It’s not a question we are often asked, and we almost never ask that of ourselves. But it is a worthwhile exercise, particularly when you feel stressed by your job and the world. As Socrates is attributed to have said, “The unexamined life is not worth living,”
In my own case, I became a librarian because I needed a job, and it was available. I was graduating from college and getting married. I needed to know where I would be working so my future husband and I could find a place to live. The superintendent of schools who interviewed me was desperate to find a librarian. I had worked as a page in the public library for two years, and I could get an emergency certificate attached to my new teaching license.
Not a very good reason for becoming a librarian, but despite being terrible at the job, I realized I truly liked it. So I continued going for my masters even when I was justifiably not rehired at the end of the year. I found another job as a librarian and began to get better at what I was doing.
After taking several years off to raise my children, I looked for another library position as soon as they were ready to go to school. Although I had trained to be a high school teacher and my first jobs were at that level, I was happy to find something in a brand new elementary school. The school was unusual and it gave me a new “why” for being a librarian.

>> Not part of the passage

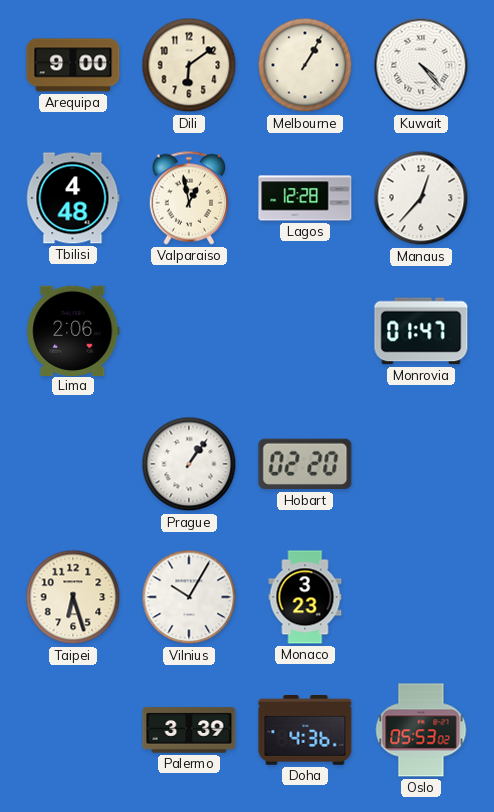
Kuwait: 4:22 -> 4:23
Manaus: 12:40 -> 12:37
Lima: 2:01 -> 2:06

As an elementary level novice, I learned from the teachers. And that is how my next “why” came to be. I discovered how being open to what teachers could show me made them willing to learn what I show them. The collegial atmosphere bred collaboration. I was a librarian because I could help teachers do a better job.
My professional growth continued when I decided to go back to school for additional graduate courses. Because I was going for a Supervisor certificate I met librarians who were looking to become leaders. I also met Ruth Toor, and as a result of the course, we wrote our first book, The Elementary School Librarian’s Almanac.
My career continued and my ‘whys” evolved. The reactions of my students to the help I offered made me realize they were a central reason for why I was a librarian. The better I got at my job, the more they appreciated what I could teach them.
I am extremely active in ALA/AASL and this too has affected my “why.” I am a librarian so I can be a resource to other librarians. I do so through mentoring, the books I write and the workshops I give. But we are all resources for our colleagues.
I also now recognize that I wasn’t aware of another “why” when I was working in schools. By my interactions with students, teachers, and administrators I was making a significant contribution to the whole school community.
My experiences and the research has led me to in essence share why I am a librarian with just about everyone I meet. Whenever I can, I let them know the value of school librarians. And even though I no longer work in a school library, I am still a librarian. And I know why.
Yes, your “why” will change over time. It will continue to change if you are open to the possibility. When the “whys” are positive you become even better at what you do.
What are your “whys” and how have they changed?